### WORKING DATA

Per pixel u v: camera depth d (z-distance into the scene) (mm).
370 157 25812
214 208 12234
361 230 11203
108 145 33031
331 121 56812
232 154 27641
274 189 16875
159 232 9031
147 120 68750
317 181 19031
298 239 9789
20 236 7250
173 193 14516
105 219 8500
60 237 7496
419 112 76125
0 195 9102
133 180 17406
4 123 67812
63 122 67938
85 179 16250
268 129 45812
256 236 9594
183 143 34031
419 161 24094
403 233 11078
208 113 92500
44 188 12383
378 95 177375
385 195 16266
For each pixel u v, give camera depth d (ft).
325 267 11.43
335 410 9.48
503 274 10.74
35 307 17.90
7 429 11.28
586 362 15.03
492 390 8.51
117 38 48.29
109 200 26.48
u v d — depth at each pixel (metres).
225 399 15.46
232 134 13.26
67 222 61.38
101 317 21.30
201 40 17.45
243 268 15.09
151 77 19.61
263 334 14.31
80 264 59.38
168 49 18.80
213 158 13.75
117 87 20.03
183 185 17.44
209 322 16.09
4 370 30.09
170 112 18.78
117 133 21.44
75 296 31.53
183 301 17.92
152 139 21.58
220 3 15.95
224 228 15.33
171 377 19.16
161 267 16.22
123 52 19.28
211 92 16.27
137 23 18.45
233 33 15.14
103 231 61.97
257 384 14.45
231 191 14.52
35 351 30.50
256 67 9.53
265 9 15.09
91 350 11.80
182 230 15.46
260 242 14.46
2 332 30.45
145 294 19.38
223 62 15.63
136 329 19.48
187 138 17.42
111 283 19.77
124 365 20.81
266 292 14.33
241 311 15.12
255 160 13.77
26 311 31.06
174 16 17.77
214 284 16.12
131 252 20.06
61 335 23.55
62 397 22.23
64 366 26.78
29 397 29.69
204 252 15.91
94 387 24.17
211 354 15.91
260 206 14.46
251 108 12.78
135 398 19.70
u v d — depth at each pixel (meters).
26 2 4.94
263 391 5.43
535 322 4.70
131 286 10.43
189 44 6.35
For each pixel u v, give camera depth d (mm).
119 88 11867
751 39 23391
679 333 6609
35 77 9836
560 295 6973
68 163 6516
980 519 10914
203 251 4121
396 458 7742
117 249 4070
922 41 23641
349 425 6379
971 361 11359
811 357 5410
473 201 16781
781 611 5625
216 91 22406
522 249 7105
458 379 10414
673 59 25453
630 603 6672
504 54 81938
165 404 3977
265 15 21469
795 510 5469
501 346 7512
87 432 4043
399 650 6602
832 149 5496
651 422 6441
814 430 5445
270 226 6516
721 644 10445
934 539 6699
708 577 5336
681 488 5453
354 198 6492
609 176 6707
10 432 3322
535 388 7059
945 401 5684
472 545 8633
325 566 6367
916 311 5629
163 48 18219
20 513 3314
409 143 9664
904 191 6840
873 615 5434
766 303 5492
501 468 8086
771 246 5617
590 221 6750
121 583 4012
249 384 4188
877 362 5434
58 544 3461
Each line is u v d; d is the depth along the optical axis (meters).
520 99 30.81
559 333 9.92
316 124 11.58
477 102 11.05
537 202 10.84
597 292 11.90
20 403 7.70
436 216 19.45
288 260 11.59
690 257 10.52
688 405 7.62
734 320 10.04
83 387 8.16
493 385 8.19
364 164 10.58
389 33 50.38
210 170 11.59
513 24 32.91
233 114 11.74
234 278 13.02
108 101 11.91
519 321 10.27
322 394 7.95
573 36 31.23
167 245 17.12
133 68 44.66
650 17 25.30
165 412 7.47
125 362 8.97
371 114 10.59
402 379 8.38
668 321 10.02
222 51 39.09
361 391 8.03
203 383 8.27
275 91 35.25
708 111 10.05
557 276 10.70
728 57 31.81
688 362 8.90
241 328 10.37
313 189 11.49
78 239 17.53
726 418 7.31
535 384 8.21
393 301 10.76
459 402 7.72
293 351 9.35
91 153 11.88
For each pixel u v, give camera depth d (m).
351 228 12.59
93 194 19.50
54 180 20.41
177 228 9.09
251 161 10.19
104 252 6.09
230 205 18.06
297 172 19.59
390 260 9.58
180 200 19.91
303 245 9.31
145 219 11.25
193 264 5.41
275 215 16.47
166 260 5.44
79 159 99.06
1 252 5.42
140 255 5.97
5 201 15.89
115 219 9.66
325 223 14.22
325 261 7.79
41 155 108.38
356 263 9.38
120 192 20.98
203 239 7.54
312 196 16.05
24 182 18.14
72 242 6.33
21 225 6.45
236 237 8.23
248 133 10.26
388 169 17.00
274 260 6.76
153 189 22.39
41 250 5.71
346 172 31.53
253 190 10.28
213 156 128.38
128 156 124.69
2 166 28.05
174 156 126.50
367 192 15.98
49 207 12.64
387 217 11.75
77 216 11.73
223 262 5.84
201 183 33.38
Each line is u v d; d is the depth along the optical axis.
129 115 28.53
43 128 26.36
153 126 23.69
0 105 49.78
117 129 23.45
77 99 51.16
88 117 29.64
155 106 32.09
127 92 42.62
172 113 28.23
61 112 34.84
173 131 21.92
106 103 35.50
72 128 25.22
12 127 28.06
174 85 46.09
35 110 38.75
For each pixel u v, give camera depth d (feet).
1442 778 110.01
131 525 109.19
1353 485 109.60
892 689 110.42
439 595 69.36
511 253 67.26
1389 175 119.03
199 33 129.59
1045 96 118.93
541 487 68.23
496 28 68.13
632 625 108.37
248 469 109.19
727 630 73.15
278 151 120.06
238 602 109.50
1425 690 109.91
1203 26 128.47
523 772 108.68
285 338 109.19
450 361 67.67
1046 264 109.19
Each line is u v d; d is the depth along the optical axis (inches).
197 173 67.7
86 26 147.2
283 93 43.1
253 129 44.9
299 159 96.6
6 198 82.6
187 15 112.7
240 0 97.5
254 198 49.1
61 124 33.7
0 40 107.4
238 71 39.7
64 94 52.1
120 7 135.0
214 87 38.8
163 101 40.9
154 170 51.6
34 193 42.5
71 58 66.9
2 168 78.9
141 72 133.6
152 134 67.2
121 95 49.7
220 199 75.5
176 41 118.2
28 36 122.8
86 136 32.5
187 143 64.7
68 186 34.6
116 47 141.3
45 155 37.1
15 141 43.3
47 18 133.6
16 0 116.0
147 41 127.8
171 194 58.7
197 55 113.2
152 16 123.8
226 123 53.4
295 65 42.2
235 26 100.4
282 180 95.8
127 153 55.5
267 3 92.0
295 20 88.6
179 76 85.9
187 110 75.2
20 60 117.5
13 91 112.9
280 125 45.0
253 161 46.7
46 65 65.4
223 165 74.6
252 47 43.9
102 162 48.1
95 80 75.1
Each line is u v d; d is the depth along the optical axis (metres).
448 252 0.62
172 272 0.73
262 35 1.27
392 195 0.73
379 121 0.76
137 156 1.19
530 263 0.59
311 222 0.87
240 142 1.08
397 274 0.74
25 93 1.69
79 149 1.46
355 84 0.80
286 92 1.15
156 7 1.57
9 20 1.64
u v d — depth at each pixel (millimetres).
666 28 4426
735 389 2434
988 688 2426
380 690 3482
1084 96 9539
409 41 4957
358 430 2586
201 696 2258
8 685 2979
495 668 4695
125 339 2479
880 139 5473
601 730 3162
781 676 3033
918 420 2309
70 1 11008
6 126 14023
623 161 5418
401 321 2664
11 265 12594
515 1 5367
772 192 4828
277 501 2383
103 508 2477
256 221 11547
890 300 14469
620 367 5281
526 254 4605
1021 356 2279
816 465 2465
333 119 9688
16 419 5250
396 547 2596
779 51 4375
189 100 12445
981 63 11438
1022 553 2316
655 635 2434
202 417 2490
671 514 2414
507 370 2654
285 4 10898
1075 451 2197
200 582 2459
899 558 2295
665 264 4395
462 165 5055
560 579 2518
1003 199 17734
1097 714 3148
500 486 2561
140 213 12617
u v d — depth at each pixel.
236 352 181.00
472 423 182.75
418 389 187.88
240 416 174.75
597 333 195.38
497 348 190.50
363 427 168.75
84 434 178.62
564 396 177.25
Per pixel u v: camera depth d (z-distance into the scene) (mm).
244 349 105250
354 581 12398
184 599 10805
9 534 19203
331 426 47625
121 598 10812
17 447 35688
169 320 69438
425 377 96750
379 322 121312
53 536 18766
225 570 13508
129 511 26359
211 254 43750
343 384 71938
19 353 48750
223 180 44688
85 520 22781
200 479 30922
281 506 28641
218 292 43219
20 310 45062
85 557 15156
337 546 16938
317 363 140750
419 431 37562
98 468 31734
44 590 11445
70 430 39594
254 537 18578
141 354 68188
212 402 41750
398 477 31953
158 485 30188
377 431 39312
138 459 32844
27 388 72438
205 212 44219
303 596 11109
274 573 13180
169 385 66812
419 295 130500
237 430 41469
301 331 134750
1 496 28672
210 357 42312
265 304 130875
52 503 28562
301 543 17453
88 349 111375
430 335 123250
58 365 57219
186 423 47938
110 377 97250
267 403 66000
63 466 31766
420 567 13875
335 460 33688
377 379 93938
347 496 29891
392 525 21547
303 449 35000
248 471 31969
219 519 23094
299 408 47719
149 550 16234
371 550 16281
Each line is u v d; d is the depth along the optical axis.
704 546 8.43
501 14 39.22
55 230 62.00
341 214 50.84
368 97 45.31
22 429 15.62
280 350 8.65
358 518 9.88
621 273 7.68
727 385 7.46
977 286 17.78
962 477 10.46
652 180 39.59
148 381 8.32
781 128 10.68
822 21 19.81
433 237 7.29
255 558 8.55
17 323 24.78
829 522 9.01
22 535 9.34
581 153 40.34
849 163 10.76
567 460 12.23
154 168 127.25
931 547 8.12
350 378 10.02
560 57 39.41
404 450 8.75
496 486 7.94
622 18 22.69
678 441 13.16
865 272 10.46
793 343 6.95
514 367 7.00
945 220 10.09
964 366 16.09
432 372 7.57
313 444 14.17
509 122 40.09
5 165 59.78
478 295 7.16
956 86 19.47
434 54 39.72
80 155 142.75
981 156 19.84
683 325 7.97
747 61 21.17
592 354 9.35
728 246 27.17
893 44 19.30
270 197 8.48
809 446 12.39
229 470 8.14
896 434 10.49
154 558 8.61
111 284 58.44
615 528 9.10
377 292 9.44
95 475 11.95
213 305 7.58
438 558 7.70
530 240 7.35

### EXERCISE PROMPT
Set down only the lines above that fall between the line holding "586 362 15.03" and the line holding "325 566 6367", inclusive, keeping each exact.

### ANSWER TO THIS TASK
586 362 15.03
492 390 8.51
117 38 48.29
109 200 26.48
u v d — depth at each pixel (metres).
225 399 15.46
232 134 13.26
67 222 61.38
101 317 21.30
201 40 17.45
243 268 15.09
151 77 19.61
263 334 14.31
80 264 59.38
168 49 18.80
213 158 13.75
117 87 20.03
183 185 17.44
209 322 16.09
4 370 30.09
170 112 18.78
117 133 21.44
75 296 31.53
183 301 17.92
152 139 21.58
220 3 15.95
224 228 15.33
171 377 19.16
161 267 16.22
123 52 19.28
211 92 16.27
137 23 18.45
233 33 15.14
103 231 61.97
257 384 14.45
231 191 14.52
35 351 30.50
256 67 9.53
265 9 15.09
91 350 11.80
182 230 15.46
260 242 14.46
2 332 30.45
145 294 19.38
223 62 15.63
136 329 19.48
187 138 17.42
111 283 19.77
124 365 20.81
266 292 14.33
241 311 15.12
255 160 13.77
26 311 31.06
174 16 17.77
214 284 16.12
131 252 20.06
61 335 23.55
62 397 22.23
64 366 26.78
29 397 29.69
204 252 15.91
94 387 24.17
211 354 15.91
260 206 14.46
251 108 12.78
135 398 19.70
u v d — depth at each pixel (meters).
26 2 4.94
263 391 5.43
535 322 4.70
131 286 10.43
189 44 6.35
For each pixel u v, give camera depth d (mm).
119 88 11867
751 39 23391
679 333 6609
35 77 9836
560 295 6973
68 163 6516
980 519 10914
203 251 4121
396 458 7742
117 249 4070
922 41 23641
349 425 6379
971 361 11359
811 357 5410
473 201 16781
781 611 5625
216 91 22406
522 249 7105
458 379 10414
673 59 25453
630 603 6672
504 54 81938
165 404 3977
265 15 21469
795 510 5469
501 346 7512
87 432 4043
399 650 6602
832 149 5496
651 422 6441
814 430 5445
270 226 6516
721 644 10445
934 539 6699
708 577 5336
681 488 5453
354 198 6492
609 176 6707
10 432 3322
535 388 7059
945 401 5684
472 545 8633
325 566 6367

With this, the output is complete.